Dataset records
[Start of section]

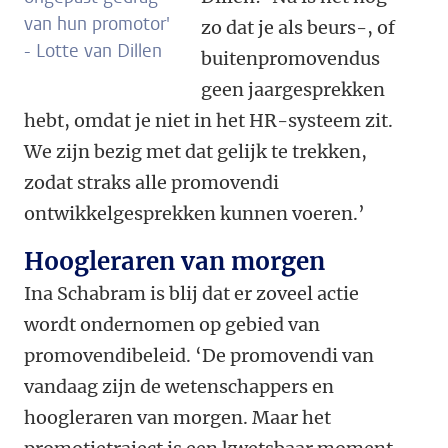
van hun promotor'
zo dat je als beurs-, of
- Lotte van Dillen
buitenpromovendus
geen jaargesprekken
hebt, omdat je niet in het HR-systeem zit.
We zijn bezig met dat gelijk te trekken,
zodat straks alle promovendi
ontwikkelgesprekken kunnen voeren.’
Hoogleraren van morgen
Ina Schabram is blij dat er zoveel actie
wordt ondernomen op gebied van
promovendibeleid. ‘De promovendi van
vandaag zijn de wetenschappers en
hoogleraren van morgen. Maar het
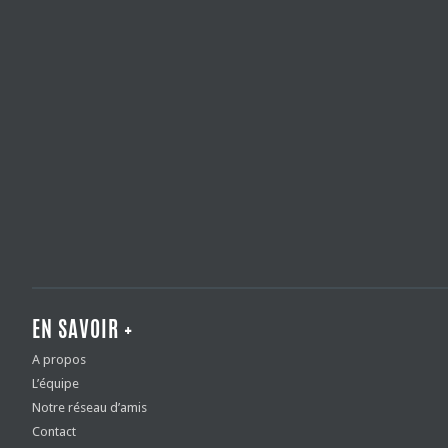
EN SAVOIR +
A propos
L’équipe
Notre réseau d’amis
Contact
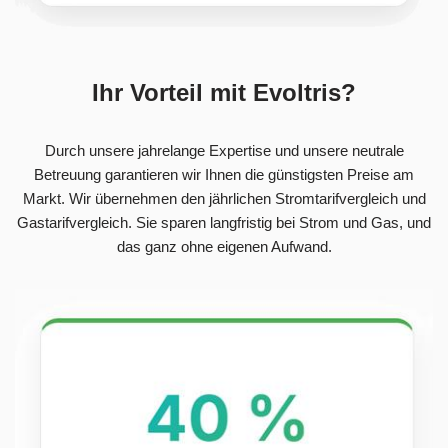
Ihr Vorteil mit Evoltris?
Durch unsere jahrelange Expertise und unsere neutrale
Betreuung garantieren wir Ihnen die günstigsten Preise am
Markt. Wir übernehmen den jährlichen Stromtarifvergleich und
Gastarifvergleich. Sie sparen langfristig bei Strom und Gas, und
das ganz ohne eigenen Aufwand.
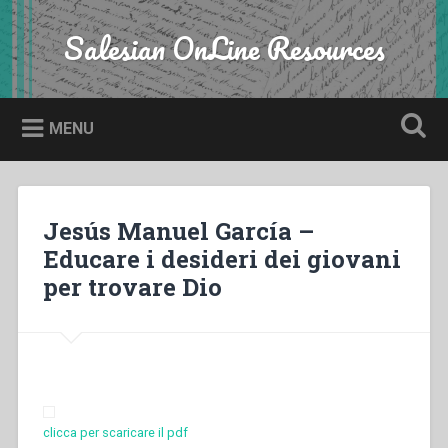
Skip
to
Salesian OnLine Resources
Search
content
MENU
Jesús Manuel García –
Educare i desideri dei giovani
per trovare Dio
clicca per scaricare il pdf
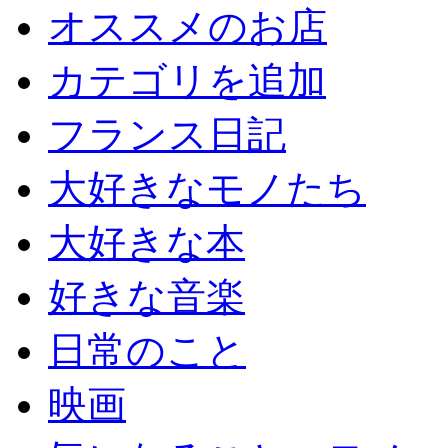
オススメのお店
カテゴリを追加
フランス日記
大好きなモノたち
大好きな本
好きな音楽
日常のこと
映画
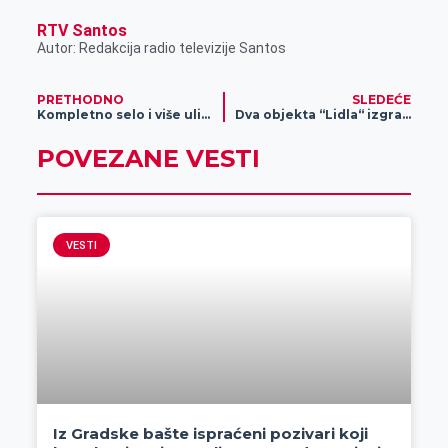
RTV Santos
Autor: Redakcija radio televizije Santos
PRETHODNO
SLEDEĆE
Kompletno selo i više ulica u Zrenjaninu ostaju bez struje 19. aprila
Dva objekta “Lidla“ izgradiće se u Zrenjaninu
POVEZANE VESTI
VESTI
Iz Gradske bašte ispraćeni pozivari koji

[End of section]

◆ Aim of the exercise ◆
Rewrite the text read from all of the records above as a JSON list of strings, one string per line, with blank lines left out. Leave the pictures out of the answer.

◆ Solution ◆
[
  "van hun promotor'",
  "zo dat je als beurs-, of",
  "- Lotte van Dillen",
  "buitenpromovendus",
  "geen jaargesprekken",
  "hebt, omdat je niet in het HR-systeem zit.",
  "We zijn bezig met dat gelijk te trekken,",
  "zodat straks alle promovendi",
  "ontwikkelgesprekken kunnen voeren.’",
  "Hoogleraren van morgen",
  "Ina Schabram is blij dat er zoveel actie",
  "wordt ondernomen op gebied van",
  "promovendibeleid. ‘De promovendi van",
  "vandaag zijn de wetenschappers en",
  "hoogleraren van morgen. Maar het",
  "EN SAVOIR +",
  "A propos",
  "L’équipe",
  "Notre réseau d’amis",
  "Contact",
  "Ihr Vorteil mit Evoltris?",
  "Durch unsere jahrelange Expertise und unsere neutrale",
  "Betreuung garantieren wir Ihnen die günstigsten Preise am",
  "Markt. Wir übernehmen den jährlichen Stromtarifvergleich und",
  "Gastarifvergleich. Sie sparen langfristig bei Strom und Gas, und",
  "das ganz ohne eigenen Aufwand.",
  "Skip",
  "to",
  "Salesian OnLine Resources",
  "Search",
  "content",
  "MENU",
  "Jesús Manuel García –",
  "Educare i desideri dei giovani",
  "per trovare Dio",
  "clicca per scaricare il pdf",
  "オススメのお店",
  "カテゴリを追加",
  "フランス日記",
  "大好きなモノたち",
  "大好きな本",
  "好きな音楽",
  "日常のこと",
  "映画",
  "RTV Santos",
  "Autor: Redakcija radio televizije Santos",
  "PRETHODNO",
  "SLEDEĆE",
  "Kompletno selo i više ulica u Zrenjaninu ostaju bez struje 19. aprila",
  "Dva objekta “Lidla“ izgradiće se u Zrenjaninu",
  "POVEZANE VESTI",
  "VESTI",
  "Iz Gradske bašte ispraćeni pozivari koji"
]